21. A bioprocessing system, (i) Unit operation; (ii) at least one inlet in the operation of the unit; (iii) at least one outlet in the operation of the unit; (iv) an inlet conduit that is in fluid communication with at least one inlet of the unit operation; (v) an outlet conduit that is in fluid communication with at least one outlet of the unit operation; (vi) A back pressure regulator located in the outlet conduit, and (vii) A pressure boosting pump located in the outlet conduit downstream of the back pressure regulator. Includes, The bioprocessing system is configured to flow a fluid containing the recombinant therapeutic protein through the inlet conduit to at least one inlet of the unit operation, process the fluid within the unit operation to obtain a processed fluid, and then flow a portion of the processed fluid through the outlet conduit. A bioprocessing system configured such that the back pressure regulator and the pressure boosting pump maintain a target flow rate and / or pressure through the outlet conduit.

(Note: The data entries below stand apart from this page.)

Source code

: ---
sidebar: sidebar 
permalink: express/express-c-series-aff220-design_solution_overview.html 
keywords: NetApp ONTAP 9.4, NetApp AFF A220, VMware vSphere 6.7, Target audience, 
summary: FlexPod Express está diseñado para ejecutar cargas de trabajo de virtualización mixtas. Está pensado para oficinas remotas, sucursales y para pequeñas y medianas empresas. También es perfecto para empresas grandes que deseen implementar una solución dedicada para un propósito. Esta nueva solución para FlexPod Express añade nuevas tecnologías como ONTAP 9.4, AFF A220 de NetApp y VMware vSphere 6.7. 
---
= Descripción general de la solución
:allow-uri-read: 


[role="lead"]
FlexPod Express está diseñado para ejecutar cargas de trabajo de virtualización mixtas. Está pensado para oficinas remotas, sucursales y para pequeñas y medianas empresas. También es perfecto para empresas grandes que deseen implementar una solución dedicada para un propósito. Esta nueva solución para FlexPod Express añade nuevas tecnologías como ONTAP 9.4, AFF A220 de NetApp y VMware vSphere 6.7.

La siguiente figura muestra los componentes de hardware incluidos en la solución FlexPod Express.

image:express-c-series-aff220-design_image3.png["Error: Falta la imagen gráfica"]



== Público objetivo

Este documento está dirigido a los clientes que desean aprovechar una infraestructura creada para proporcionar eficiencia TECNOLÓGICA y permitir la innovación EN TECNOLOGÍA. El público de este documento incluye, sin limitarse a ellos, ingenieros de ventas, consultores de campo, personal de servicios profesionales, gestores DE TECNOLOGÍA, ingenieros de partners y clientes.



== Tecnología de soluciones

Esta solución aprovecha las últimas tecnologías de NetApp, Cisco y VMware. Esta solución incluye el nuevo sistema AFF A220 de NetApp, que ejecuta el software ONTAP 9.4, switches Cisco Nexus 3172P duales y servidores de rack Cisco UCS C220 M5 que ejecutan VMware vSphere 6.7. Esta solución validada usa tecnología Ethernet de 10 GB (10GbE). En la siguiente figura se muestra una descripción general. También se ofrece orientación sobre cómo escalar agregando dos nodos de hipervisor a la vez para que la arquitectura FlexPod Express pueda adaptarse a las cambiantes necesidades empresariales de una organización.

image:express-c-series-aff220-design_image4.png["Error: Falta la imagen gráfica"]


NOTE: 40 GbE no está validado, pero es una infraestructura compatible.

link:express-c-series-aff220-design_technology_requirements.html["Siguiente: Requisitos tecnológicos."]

22. A bioprocessing system, (i) A tangential flow filtration (TFF) unit having at least one inlet and at least two outlets, wherein one of the at least two outlets is on the permeate side of the TFF unit and one of the at least two outlets is on the retaining liquid side of the TFF unit; (ii) an inlet conduit that is in fluid communication with the at least one inlet of the TFF unit; (iii) A permeate conduit that is in fluid communication with the outlet on the permeate side of the TFF unit; (iv) A retaining fluid conduit that is in fluid communication with the outlet on the retaining fluid side of the TFF unit; (v) Back pressure regulators positioned in the permeate conduit or the retaining conduit; and (vi) A pressure boosting pump located in the permeate conduit or retaining conduit downstream of the back pressure regulator. Includes, The bioprocessing system is configured to flow a fluid containing recombinant therapeutic protein through the inlet conduit to at least one inlet of the TFF unit, separate the fluid into a retaining fluid flow and a permeate flow based on the pore size or molecular weight cutoff of the TFF unit, and then flow the retaining fluid flow and the permeate flow into the permeate conduit and the retaining fluid conduit; A bioprocessing system configured to maintain a target flow rate and / or pressure through the back pressure regulator and the pressure boosting pump via the permeate conduit or the retaining conduit.